Podniesione wyżej argumenty wskazują na konieczność ograniczenia
możliwości orzekania o niezgodności z prawem prawomocnego orzeczenia
tylko do sytuacji wyraźnie przewidzianej w ustawie. W konsekwencji uznać
należy, że w rozpoznawanej sprawie, zarówno Sąd Okręgowy jak i Sąd
Apelacyjny w ogóle nie były uprawnione do oceny, czy prawomocne
postanowienie Sądu Rejonowego z dnia 21 października 1998 r. o nadaniu
klauzuli wykonalności, jest zgodne z prawem. Tym samy zaś brak podstaw do
przypisywania Skarbowi Państwa odpowiedzialności za szkody spowodowane
wydaniem tego postanowienia. Podobne stanowisko zajął Sąd Najwyższy w
postanowieniu z dnia 30 maja 2003 r., III CZP 34/03 przytaczając szeroką
argumentację przemawiającą za jego przyjęciem.
11
Należy też wyraźnie podkreślić, że to, iż do chwili wejścia w życie
przepisów regulujących możliwość stwierdzania niezgodności z prawem
prawomocnych orzeczeń, dochodzenie odpowiedzialności za szkody
wyrządzone przez niezgodne z prawem działania przy wykonywaniu władzy
publicznej wydawać się może ograniczona, nie może być argumentem
przemawiającym przeciwko przyjętej wykładni przepisów art. 417 k.c. i 77
Konstytucji. Zasady odpowiedzialności Skarbu Państwa za tego rodzaju szkody
przeszły w Polsce od 1945 r. znamienną ewolucję; od braku jakiejkolwiek
odpowiedzialności Skarbu Państwa do 1956 r. poprzez stan, który istniał do
czasu zajęcia stanowiska przez Trybunał Konstytucyjny w sprawie zgodności
przepisów art. 417, 418 i 419 k.c. z art. 77 Konstytucji, do chwili gdy wydane
zostaną projektowane przepisy o skardze w obronie prawa. Powództwa
skierowane przeciwko Skarbowi Państwa za szkody wyrządzone przez
niezgodne z prawem działania przy wykonywaniu władzy publicznej muszą więc
być rozpatrywane zawsze w świetle aktualnie obowiązującej w tym zakresie
regulacji. Tylko bowiem w ten sposób, może zostać zrealizowana podstawowa
zasada Konstytucji, iż Polska jest państwem prawnym. Inne stanowisko, które
z pozoru mogłoby mieć oparcie w art. 77 Konstytucji prowadzi jednak do
następstw, które godząc w bezpieczeństwo obrotu prawnego i zasadę
instancyjności, stanowiłoby w istocie zaprzeczenie tego, iż każdy organ, w tym
przede wszystkim sądy, działają na mocy i w granicach prawa.

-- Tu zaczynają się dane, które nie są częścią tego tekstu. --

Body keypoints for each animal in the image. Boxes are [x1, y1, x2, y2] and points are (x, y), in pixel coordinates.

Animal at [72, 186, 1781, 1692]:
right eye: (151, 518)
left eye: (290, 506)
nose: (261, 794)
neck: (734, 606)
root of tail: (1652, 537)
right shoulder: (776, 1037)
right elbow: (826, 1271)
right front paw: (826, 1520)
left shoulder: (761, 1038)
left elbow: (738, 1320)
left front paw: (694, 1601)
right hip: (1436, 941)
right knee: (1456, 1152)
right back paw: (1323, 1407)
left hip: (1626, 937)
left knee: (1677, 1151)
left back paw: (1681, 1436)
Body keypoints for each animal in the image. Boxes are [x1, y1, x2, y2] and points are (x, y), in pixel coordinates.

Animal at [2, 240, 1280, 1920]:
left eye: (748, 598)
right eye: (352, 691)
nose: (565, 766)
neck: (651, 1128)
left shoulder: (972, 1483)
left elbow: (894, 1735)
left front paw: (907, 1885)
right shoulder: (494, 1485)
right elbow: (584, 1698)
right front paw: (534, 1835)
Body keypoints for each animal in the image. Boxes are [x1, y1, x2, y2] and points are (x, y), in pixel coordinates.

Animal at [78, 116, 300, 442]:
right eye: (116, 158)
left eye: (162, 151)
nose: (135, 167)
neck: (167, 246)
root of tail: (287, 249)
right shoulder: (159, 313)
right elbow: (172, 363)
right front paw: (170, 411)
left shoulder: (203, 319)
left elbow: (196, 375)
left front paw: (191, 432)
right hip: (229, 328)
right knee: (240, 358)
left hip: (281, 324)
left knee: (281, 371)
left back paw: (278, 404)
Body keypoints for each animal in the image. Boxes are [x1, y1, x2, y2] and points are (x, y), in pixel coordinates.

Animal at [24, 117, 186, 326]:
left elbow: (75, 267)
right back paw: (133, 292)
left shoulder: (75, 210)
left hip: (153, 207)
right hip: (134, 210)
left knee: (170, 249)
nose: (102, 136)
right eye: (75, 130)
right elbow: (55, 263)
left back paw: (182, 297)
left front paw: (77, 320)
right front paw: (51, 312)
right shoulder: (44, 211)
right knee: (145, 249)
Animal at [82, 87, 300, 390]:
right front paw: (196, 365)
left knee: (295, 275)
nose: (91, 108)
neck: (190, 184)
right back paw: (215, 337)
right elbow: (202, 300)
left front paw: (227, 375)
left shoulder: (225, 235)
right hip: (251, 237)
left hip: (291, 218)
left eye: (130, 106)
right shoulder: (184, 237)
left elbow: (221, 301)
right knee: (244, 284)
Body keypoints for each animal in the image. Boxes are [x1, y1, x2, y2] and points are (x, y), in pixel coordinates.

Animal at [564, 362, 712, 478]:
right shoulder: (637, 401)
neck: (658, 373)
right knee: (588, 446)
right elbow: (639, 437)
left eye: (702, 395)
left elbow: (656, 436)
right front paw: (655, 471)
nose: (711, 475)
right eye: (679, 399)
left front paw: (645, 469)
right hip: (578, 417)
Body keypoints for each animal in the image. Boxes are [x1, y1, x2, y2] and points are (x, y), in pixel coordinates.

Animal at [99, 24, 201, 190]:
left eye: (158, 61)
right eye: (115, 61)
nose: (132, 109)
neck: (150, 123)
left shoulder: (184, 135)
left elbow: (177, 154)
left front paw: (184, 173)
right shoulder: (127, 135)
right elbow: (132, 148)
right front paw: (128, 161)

Trafnie Sąd Apelacyjny wskazał natomiast, że nawet gdyby założyć, że
wspomniane postanowienie o nadaniu klauzuli wykonalności było niezgodne
z prawem, to i tak pomiędzy wydaniem tego postanowienia a wykazywaną
przez powódką szkodą brak było adekwatnego związku przyczynowego.
Pozbawienie powódki mieszkania, w sytuacji istnienia tytułu wykonawczego,
który stwierdzał obowiązek opuszczenia przez nią tego mieszkania, oraz
zapłaty przez jej byłego męża kwoty w sumie wyższej niż przyznane jej przez
Sąd spłaty, było zdarzeniem na tyle nieuchronnym, że powódka nie mogła
racjonalnie przypuszczać, iż nie będzie musiał ponosić kosztów związanych
z nabyciem nowego mieszkania. W tej sytuacji nie można też uznać, że
domniemana krzywda niemajątkowa jaka spotkała powódkę, była wynikiem
wydania postanowienia o nadaniu klauzuli wykonalności.
12
Skoro kasacja podlegała oddaleniu, to brak było podstaw do zmiany
zaskarżonego wyroku tylko w zakresie kosztów postępowania. Z tych względów
Sąd Najwyższy, na podstawie art. 39312
k.p.c., oddalił kasację i orzekł
o kosztach postępowania kasacyjnego.